Donald Trump has been convicted of falsifying documents about payments to porn actress Stormy Daniels ahead of the 2016 US presidential election. However, the sentence has been delayed – partly due to appeals from Trump, partly due to legal uncertainties regarding what applies to an elected president.
Regardless of the outcome, today's sentencing is historic. Never before has an incoming American president been sentenced for a committed crime.
No Immunity
The prosecutors had previously stated that they were willing to agree to postpone the sentencing for four years, over the term of office that Trump will begin later in January. Trump's lawyers, on the other hand, had, with reference to presidential immunity, requested that the verdict be set aside and the case dismissed.
But Judge Juan Merchan shocked many when he announced over the weekend that the sentence would be handed down on January 10 – just ten days before Trump takes office. An incoming president is not immune, Merchan ruled.
The public expects that "everyone is equal before the law and that no one stands above it," it states in the 18-page verdict.
Sentence Mitigation
Merchan, however, signaled that Trump is unlikely to receive a sentence, according to American media reports. The court is instead expected to issue a so-called sentence mitigation, meaning that no punishment will be imposed.
As a result, he is not expected to receive imprisonment, fines, or a conditional sentence, writes news agency AP, but will still have a conviction on his criminal record.
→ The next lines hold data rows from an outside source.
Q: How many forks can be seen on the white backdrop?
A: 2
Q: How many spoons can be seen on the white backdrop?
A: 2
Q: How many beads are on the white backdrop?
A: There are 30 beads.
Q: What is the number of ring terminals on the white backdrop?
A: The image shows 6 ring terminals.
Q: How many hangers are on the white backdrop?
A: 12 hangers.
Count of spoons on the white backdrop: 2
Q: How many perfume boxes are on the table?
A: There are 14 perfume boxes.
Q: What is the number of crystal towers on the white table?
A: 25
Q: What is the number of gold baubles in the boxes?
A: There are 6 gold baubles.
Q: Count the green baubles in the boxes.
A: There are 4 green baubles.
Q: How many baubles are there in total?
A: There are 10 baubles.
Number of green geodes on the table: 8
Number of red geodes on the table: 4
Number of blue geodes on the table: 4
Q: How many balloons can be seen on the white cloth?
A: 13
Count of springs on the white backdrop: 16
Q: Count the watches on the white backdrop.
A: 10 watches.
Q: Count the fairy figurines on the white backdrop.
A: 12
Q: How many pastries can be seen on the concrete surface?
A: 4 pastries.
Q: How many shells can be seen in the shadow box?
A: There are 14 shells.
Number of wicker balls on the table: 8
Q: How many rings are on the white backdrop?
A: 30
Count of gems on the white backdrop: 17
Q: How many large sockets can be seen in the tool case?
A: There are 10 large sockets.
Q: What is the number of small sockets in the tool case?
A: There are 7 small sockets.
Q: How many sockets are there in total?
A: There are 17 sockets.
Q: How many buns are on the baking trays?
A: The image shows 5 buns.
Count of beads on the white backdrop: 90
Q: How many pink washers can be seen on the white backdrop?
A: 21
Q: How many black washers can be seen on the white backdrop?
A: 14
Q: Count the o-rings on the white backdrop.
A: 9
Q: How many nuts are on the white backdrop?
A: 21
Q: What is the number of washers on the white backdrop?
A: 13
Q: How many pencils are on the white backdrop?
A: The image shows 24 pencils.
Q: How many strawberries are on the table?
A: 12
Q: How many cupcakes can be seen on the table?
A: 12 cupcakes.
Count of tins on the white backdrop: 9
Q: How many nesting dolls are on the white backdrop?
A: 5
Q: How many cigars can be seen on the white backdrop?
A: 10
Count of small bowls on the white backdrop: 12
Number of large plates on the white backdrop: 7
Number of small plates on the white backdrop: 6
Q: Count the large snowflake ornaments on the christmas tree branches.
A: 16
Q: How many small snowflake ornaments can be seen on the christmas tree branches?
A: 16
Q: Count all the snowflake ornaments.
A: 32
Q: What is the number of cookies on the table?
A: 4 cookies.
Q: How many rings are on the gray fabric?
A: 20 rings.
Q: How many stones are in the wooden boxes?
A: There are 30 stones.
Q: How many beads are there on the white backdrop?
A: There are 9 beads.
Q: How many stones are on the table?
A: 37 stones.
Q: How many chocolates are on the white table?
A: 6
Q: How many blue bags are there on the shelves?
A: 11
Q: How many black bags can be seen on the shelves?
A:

Trump was declared guilty in May on 34 counts in the protracted case. According to the verdict, he ordered payments to individuals who possessed sensitive information about him before the 2016 election, so-called hush money, and then attempted to conceal it in his accounting.
Donald Trump was indicted in March 2023 on 34 counts of accounting fraud in New York. The trial began in April 2024 and the verdict was handed down at the end of May.
According to the verdict, Trump ordered payments to individuals who threatened to reveal sensitive information about him in connection with the 2016 presidential campaign. Among other things, he allegedly paid former porn actress Stephanie Clifford, known as Stormy Daniels, $130,000 not to reveal that she and Trump had a sexual relationship.
The payments were subsequently booked as legal expenses, which constitutes accounting fraud.
Trump denies the crime, has called the indictment "political persecution," and has in various ways tried to get the trial, verdict, and sentence postponed or dismissed.